--- SELECTED PASSAGE ---
\[\renewcommand{\div}{\nabla\cdot\,} \newcommand{\grad}{\vec \nabla} \newcommand{\curl}{{\vec \nabla}\times\,} \newcommand{\dcurl}{{\mathbf C}} \newcommand{\dgrad}{{\mathbf G}} \newcommand{\Acf}{{\mathbf A_c^f}} \newcommand{\Ace}{{\mathbf A_c^e}} \renewcommand{\S}{{\mathbf \Sigma}} \renewcommand{\Div}{{\mathbf {Div}}} \renewcommand{\Grad}{{\mathbf {Grad}}} \newcommand{\St}{{\mathbf \Sigma_\tau}} \newcommand{\diag}{\mathbf{diag}} \newcommand{\M}{{\mathbf M}} \newcommand{\Me}{{\M^e}} \newcommand{\Mes}[1]{{\M^e_{#1}}} \newcommand{\be}{\mathbf{e}} \newcommand{\bj}{\mathbf{j}} \newcommand{\bphi}{\mathbf{\phi}} \newcommand{\bq}{\mathbf{q}} \newcommand{\bJ}{\mathbf{J}} \newcommand{\bG}{\mathbf{G}} \newcommand{\bP}{\mathbf{P}} \newcommand{\bA}{\mathbf{A}} \newcommand{\bm}{\mathbf{m}} \newcommand{\B}{\vec{B}} \newcommand{\D}{\vec{D}} \renewcommand{\H}{\vec{H}} \renewcommand {\j} { {\vec j} } \newcommand {\h} { {\vec h} } \renewcommand {\b} { {\vec b} } \newcommand {\e} { {\vec e} } \newcommand {\c} { {\vec c} } \renewcommand {\d} { {\vec d} } \renewcommand {\u} { {\vec u} } \newcommand{\I}{\vec{I}}\]

Direct Current Resistivity

SimPEG.EM.Static.DC and SimPEG.EM.Static.IP uses SimPEG as the framework for the forward and inverse direct current (DC) resistivity and induced polarization (IP) geophysical problems.

--- RECORD EXCERPTS ---
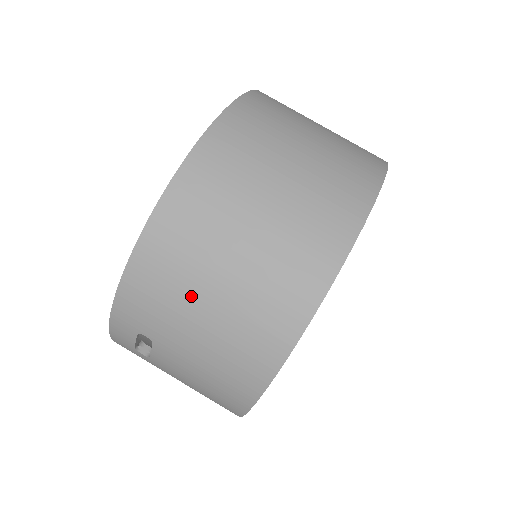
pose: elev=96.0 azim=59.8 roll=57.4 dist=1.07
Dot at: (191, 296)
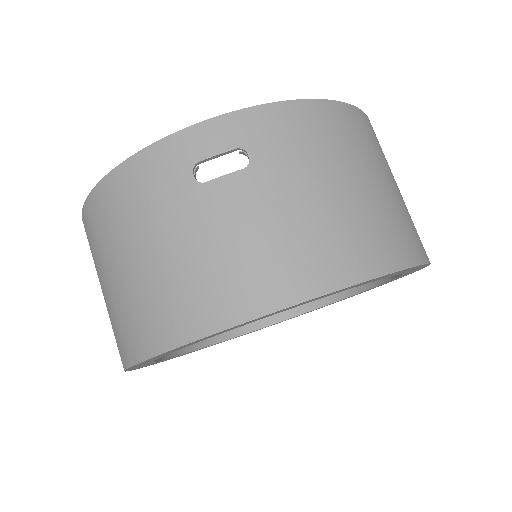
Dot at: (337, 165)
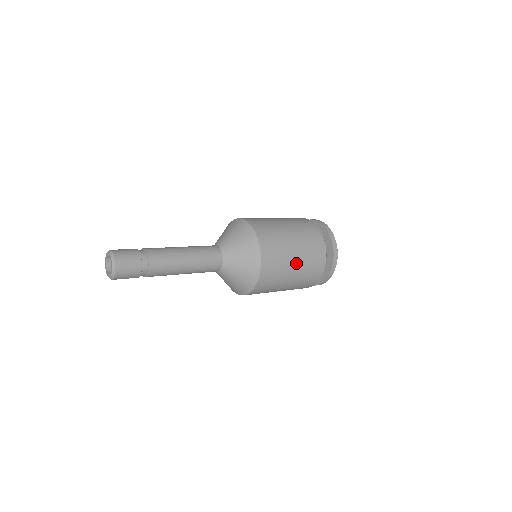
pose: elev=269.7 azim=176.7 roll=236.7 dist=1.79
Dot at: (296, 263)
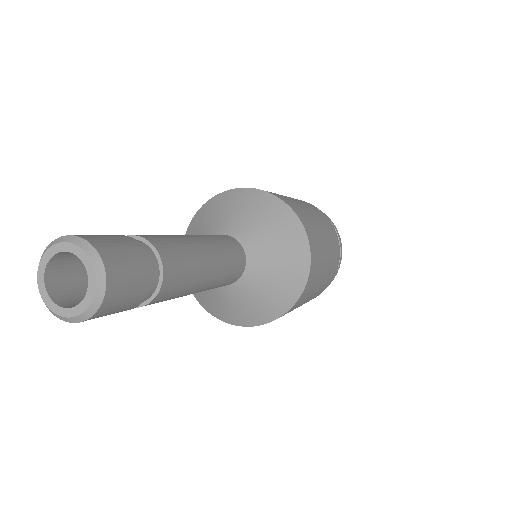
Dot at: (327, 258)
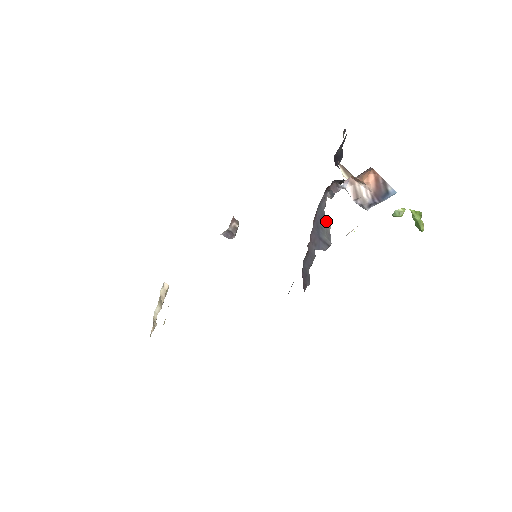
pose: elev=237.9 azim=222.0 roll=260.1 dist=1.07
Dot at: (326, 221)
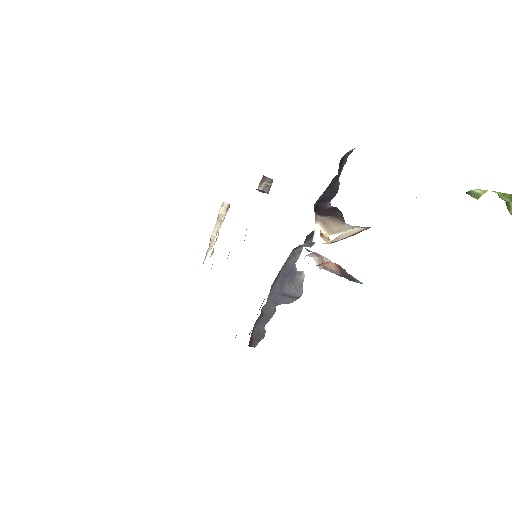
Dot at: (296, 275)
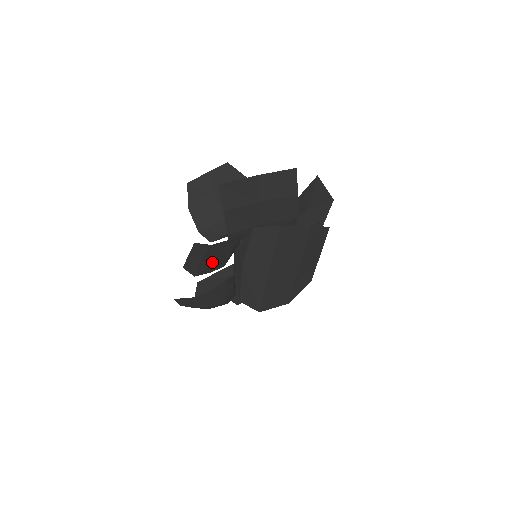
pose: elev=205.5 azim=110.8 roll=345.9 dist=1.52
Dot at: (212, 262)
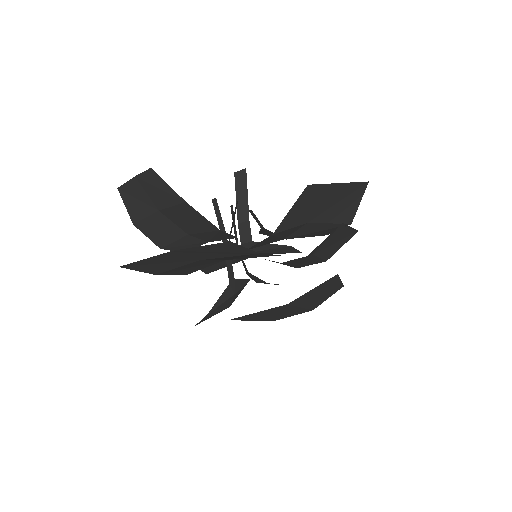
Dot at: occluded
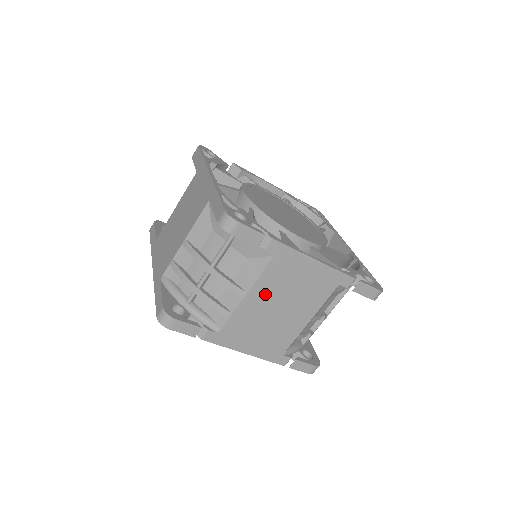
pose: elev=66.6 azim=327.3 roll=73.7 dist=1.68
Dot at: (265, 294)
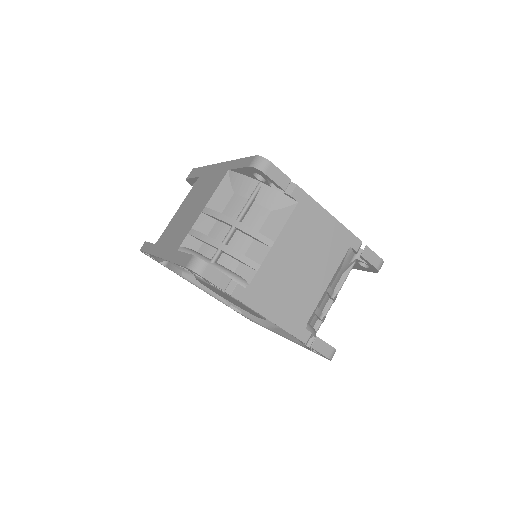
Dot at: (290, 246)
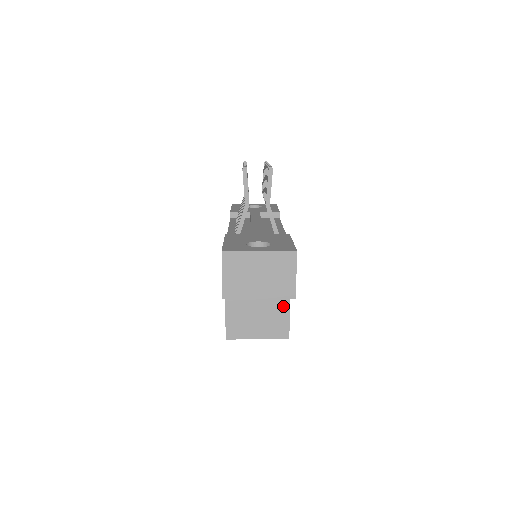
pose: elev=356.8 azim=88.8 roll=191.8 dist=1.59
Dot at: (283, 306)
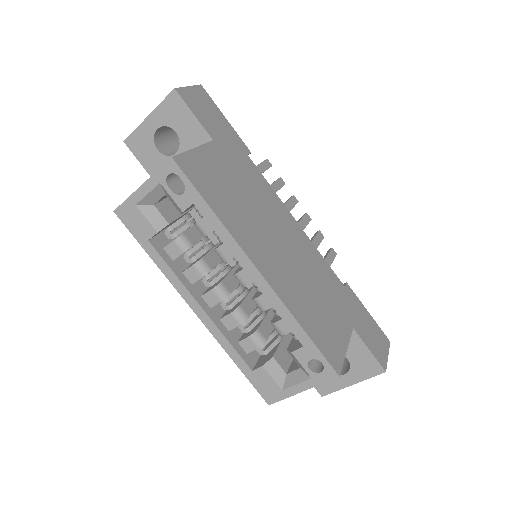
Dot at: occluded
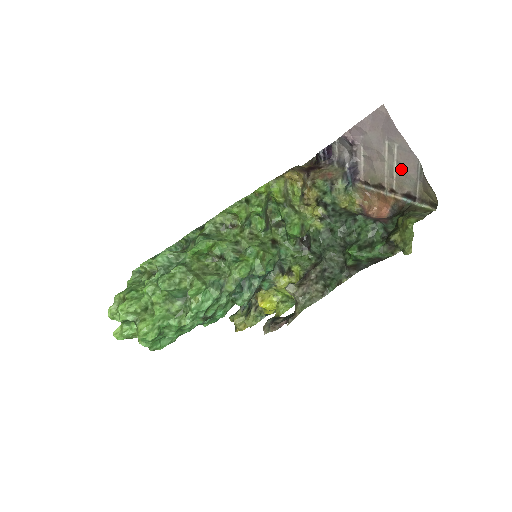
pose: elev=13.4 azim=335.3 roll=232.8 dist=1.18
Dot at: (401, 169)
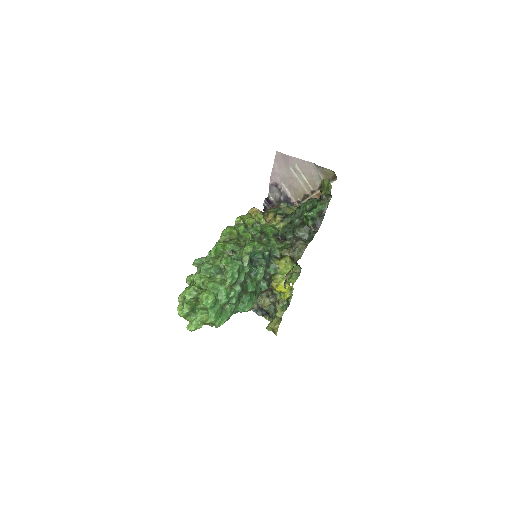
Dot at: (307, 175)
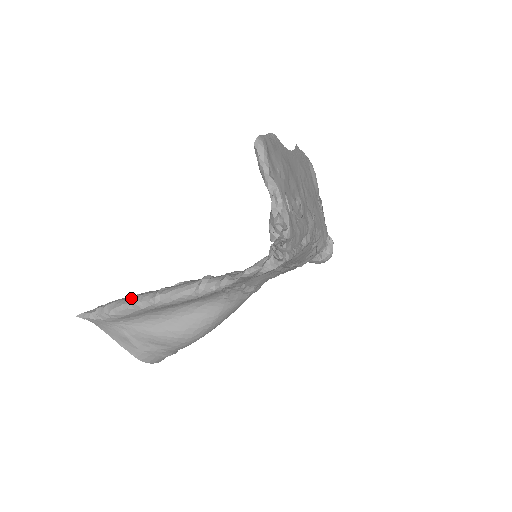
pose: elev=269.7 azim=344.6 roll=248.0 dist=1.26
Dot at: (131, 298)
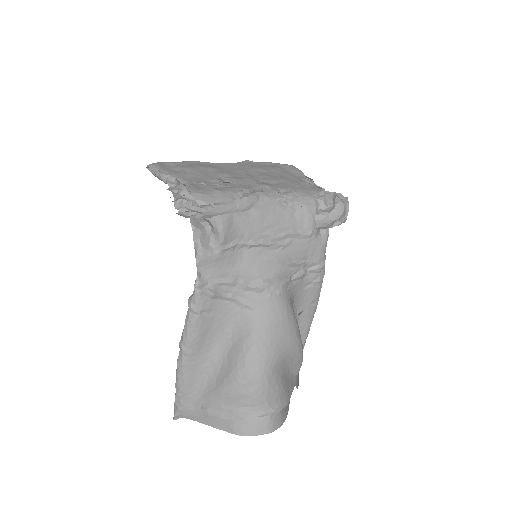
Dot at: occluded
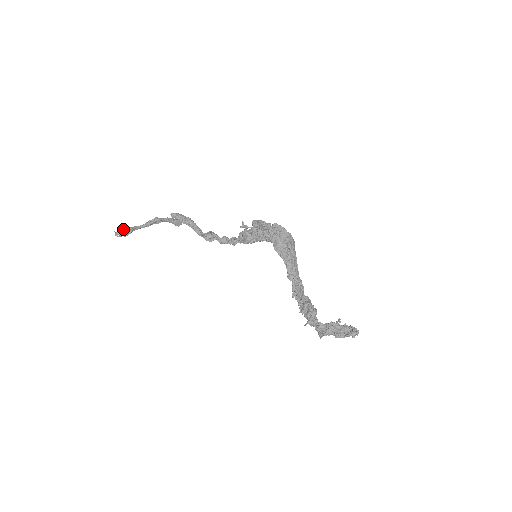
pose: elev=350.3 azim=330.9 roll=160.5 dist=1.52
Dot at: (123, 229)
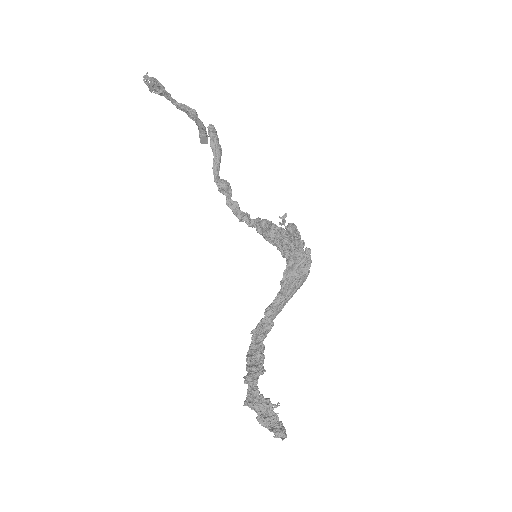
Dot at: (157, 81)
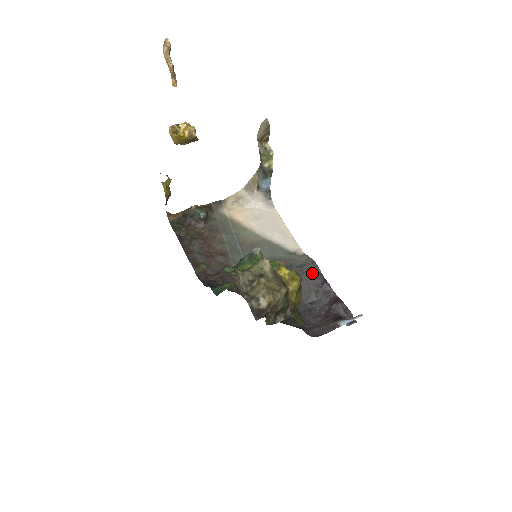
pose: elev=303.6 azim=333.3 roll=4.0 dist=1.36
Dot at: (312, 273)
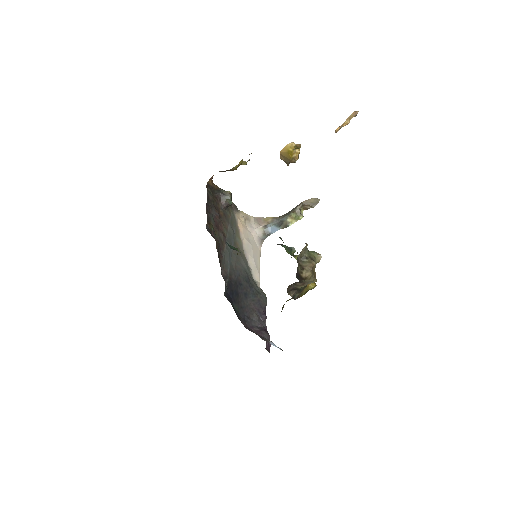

--- THE EXERCISE ---
Reproduce the passage of the direct current resistivity text that begins with "Direct Current Resistivity" and runs through "(IP) geophysical problems.".

--- COMPLETE RESPONSE ---
Direct Current Resistivity

SimPEG.EM.Static.DC and SimPEG.EM.Static.IP uses SimPEG as the framework for the forward and inverse direct current (DC) resistivity and induced polarization (IP) geophysical problems.